In the architecture of African finance, the distinction between building tools and laying rails is often blurred until a company decides to own the transaction itself. TeamApt’s journey from reconciling bank ledgers to powering payment switching engines illustrates this strategic pivot.
The Infrastructure Pivot
Founded in 2015 as a software solution provider for banks, TeamApt’s early goal was to bridge the gap between front-end applications and complex back-end systems. When Dennis Ajalie joined as a senior business development officer in 2018, the company operated with what he described as “two and a half products,” mostly focused on helping banks reconcile the messy reality of manual tracking.
The company launched Profectus in 2016 to automate transaction matching and account balance verification. Ajalie noted, “It was the first product that we launched… It was not just successful in Nigeria—banks like Zenith, FCMB, and Sterling used it. It was also used in Ghana.” Commercial banks utilized Moneytor by 2018 to power mobile products, including Sterling Bank’s OnePay and Unity Bank’s Unifi app. Ajalie recalled, “Almost all the banks were on the acquiring side. We worked on mobile apps as well.”

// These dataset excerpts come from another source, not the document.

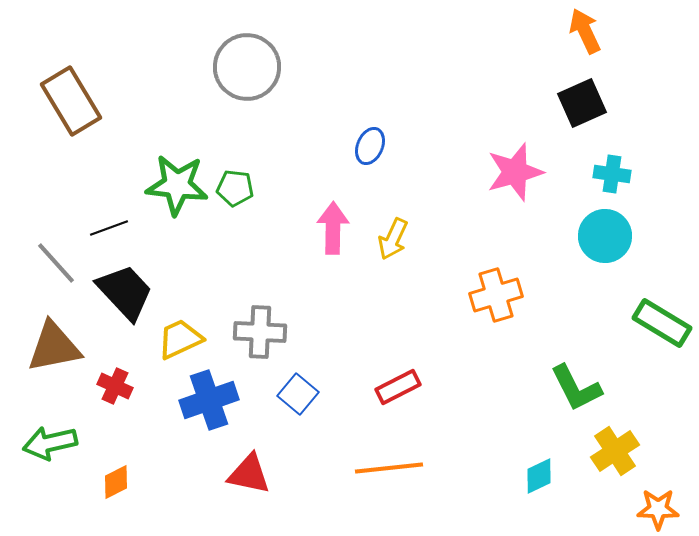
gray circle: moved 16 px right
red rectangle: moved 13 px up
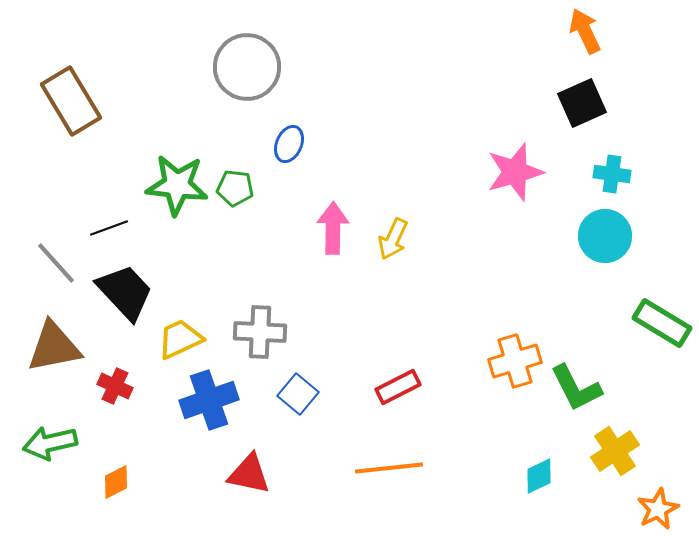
blue ellipse: moved 81 px left, 2 px up
orange cross: moved 19 px right, 66 px down
orange star: rotated 27 degrees counterclockwise
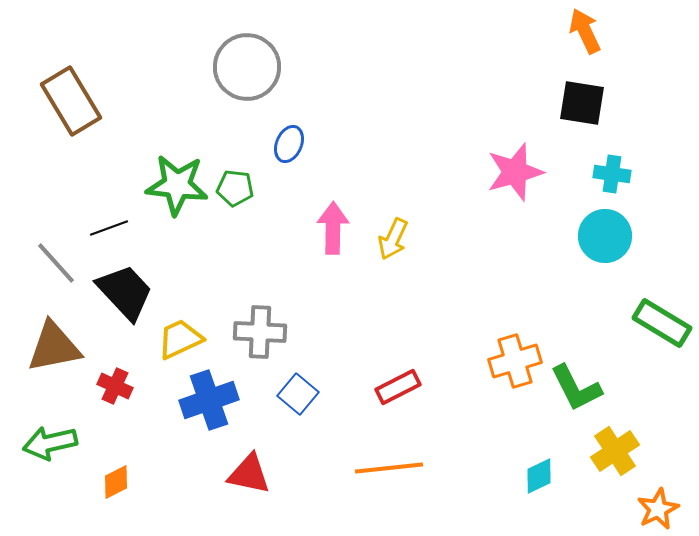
black square: rotated 33 degrees clockwise
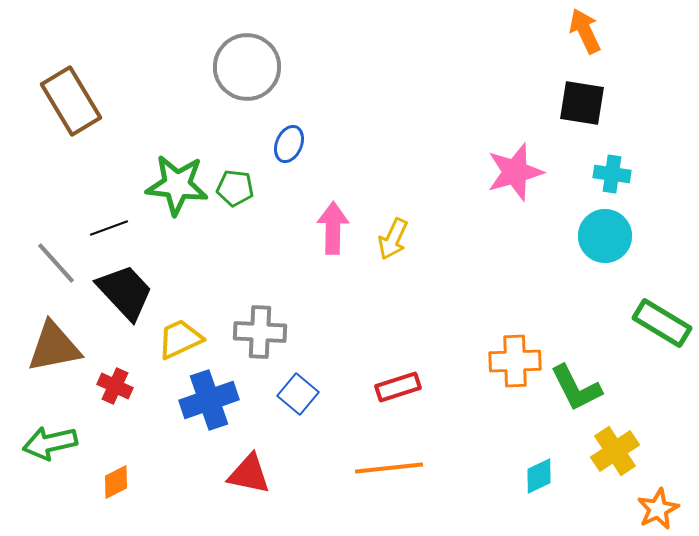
orange cross: rotated 15 degrees clockwise
red rectangle: rotated 9 degrees clockwise
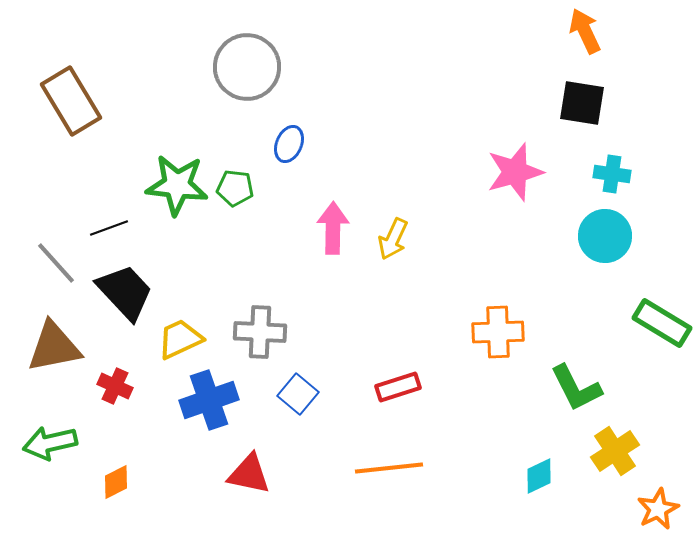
orange cross: moved 17 px left, 29 px up
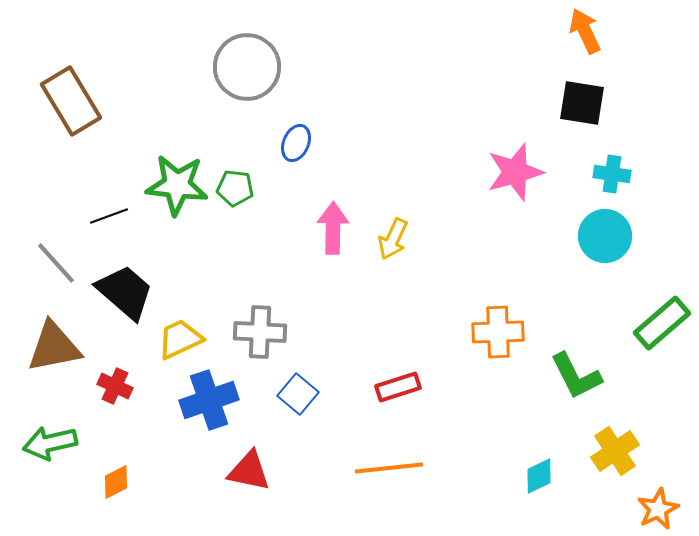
blue ellipse: moved 7 px right, 1 px up
black line: moved 12 px up
black trapezoid: rotated 6 degrees counterclockwise
green rectangle: rotated 72 degrees counterclockwise
green L-shape: moved 12 px up
red triangle: moved 3 px up
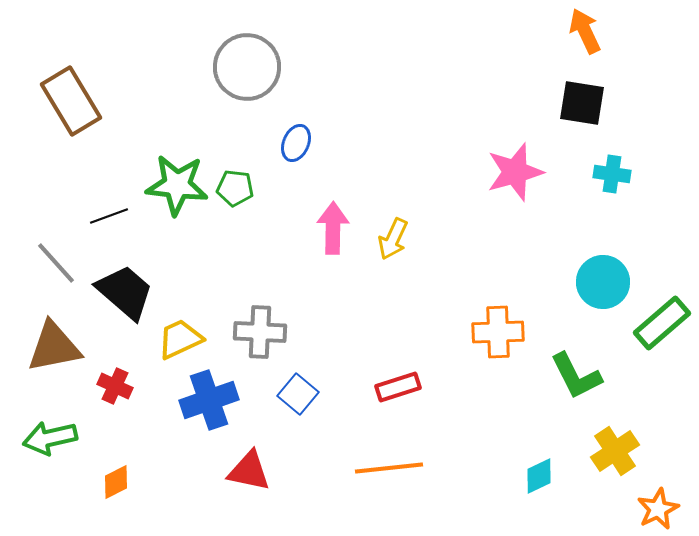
cyan circle: moved 2 px left, 46 px down
green arrow: moved 5 px up
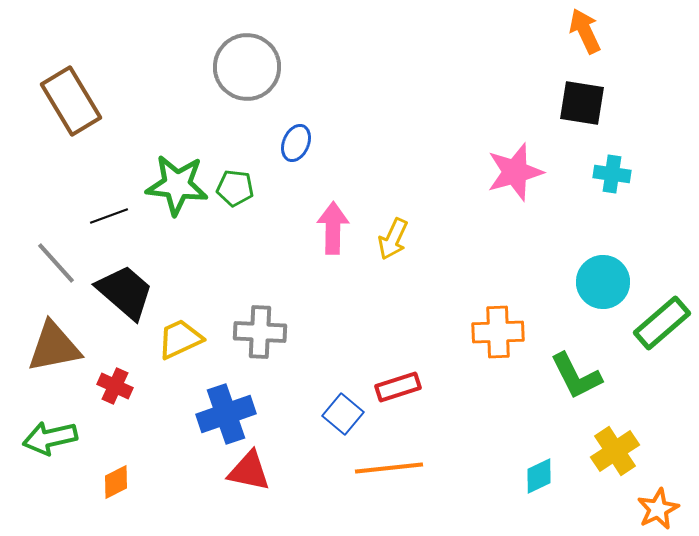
blue square: moved 45 px right, 20 px down
blue cross: moved 17 px right, 14 px down
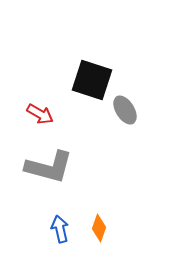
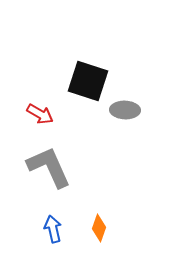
black square: moved 4 px left, 1 px down
gray ellipse: rotated 56 degrees counterclockwise
gray L-shape: rotated 129 degrees counterclockwise
blue arrow: moved 7 px left
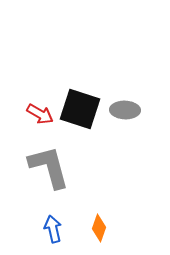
black square: moved 8 px left, 28 px down
gray L-shape: rotated 9 degrees clockwise
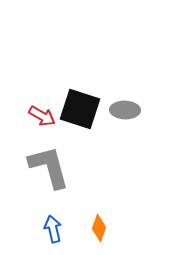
red arrow: moved 2 px right, 2 px down
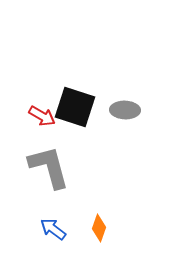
black square: moved 5 px left, 2 px up
blue arrow: rotated 40 degrees counterclockwise
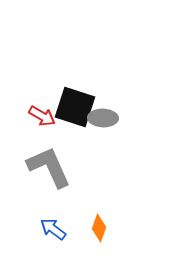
gray ellipse: moved 22 px left, 8 px down
gray L-shape: rotated 9 degrees counterclockwise
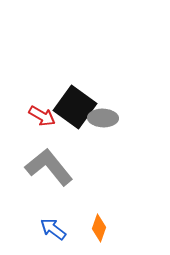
black square: rotated 18 degrees clockwise
gray L-shape: rotated 15 degrees counterclockwise
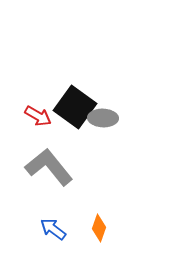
red arrow: moved 4 px left
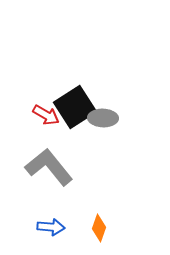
black square: rotated 21 degrees clockwise
red arrow: moved 8 px right, 1 px up
blue arrow: moved 2 px left, 2 px up; rotated 148 degrees clockwise
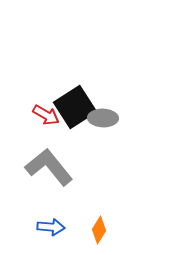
orange diamond: moved 2 px down; rotated 12 degrees clockwise
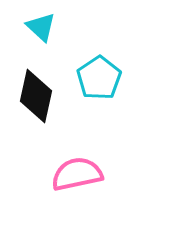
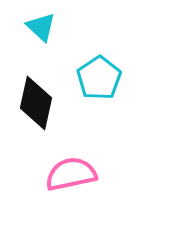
black diamond: moved 7 px down
pink semicircle: moved 6 px left
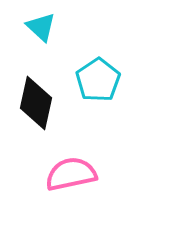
cyan pentagon: moved 1 px left, 2 px down
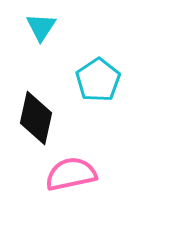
cyan triangle: rotated 20 degrees clockwise
black diamond: moved 15 px down
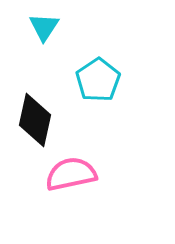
cyan triangle: moved 3 px right
black diamond: moved 1 px left, 2 px down
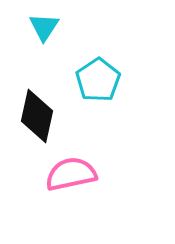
black diamond: moved 2 px right, 4 px up
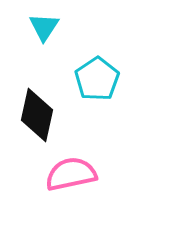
cyan pentagon: moved 1 px left, 1 px up
black diamond: moved 1 px up
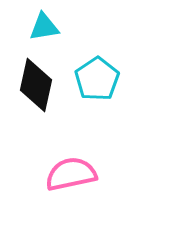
cyan triangle: rotated 48 degrees clockwise
black diamond: moved 1 px left, 30 px up
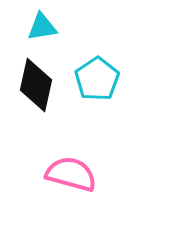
cyan triangle: moved 2 px left
pink semicircle: rotated 27 degrees clockwise
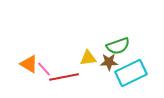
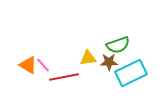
green semicircle: moved 1 px up
orange triangle: moved 1 px left, 1 px down
pink line: moved 1 px left, 4 px up
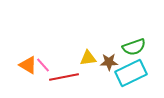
green semicircle: moved 16 px right, 2 px down
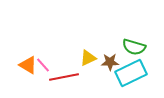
green semicircle: rotated 35 degrees clockwise
yellow triangle: rotated 18 degrees counterclockwise
brown star: moved 1 px right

Founder Tosin Eniolorunda’s vision was rooted in the permanence of banking. “Money and happiness are fundamental to human existence. At the centre of money and happiness is the banks because that’s where people save their money. We believed that if we could build technology solutions that implement these properly, we would have won because it is not going to change till Jesus comes,” Eniolorunda said in this 2018 feature.
Regulatory Headwinds and Growth
The year Ajalie joined, the fintech sector in Nigeria was still taking shape. Startups raised a record $103.4 million, but regulation remained uncertain. A draft policy from the Central Bank of Nigeria (CBN) proposed new licensing requirements that signalled tighter oversight and higher capital thresholds. According to global advisory firm PricewaterhouseCoopers (PwC), the sector had no dedicated regulatory framework and was still evolving.
Nigeria’s fintech sector has since scaled rapidly, raising $520 million in equity funding in 2024 alone. The Central Bank has emerged as the de facto regulator of the ecosystem. Moniepoint Group, which Eniolorunda now leads, is one of the largest SME-focused fintechs in Nigeria and recently raised $200 million. Ajalie, who is also a software developer, now leads TeamApt as its chief executive officer, operating it as a subsidiary within the Moniepoint group.
Owning the Rails
Instead of just building tools for banks, TeamApt wanted to sit within the transaction flow itself and built its payment switching engine, AptPay. These early products gave TeamApt visibility into how money actually moves across Nigeria’s banking system—how transactions pass through switches, how banks match incoming payments to customers, and how failures, reversals, and delays are resolved behind the scenes. The engine was ready in 2018, marking a shift from visibility to control.
This evolution transforms what began as a bank-focused software company into something far more strategic: an infrastructure business that sits directly inside the flow of money. As digital payment runs on invisible switches, gateways, and processors, TeamApt’s position ensures it is no longer just a vendor but a critical component of the financial ecosystem.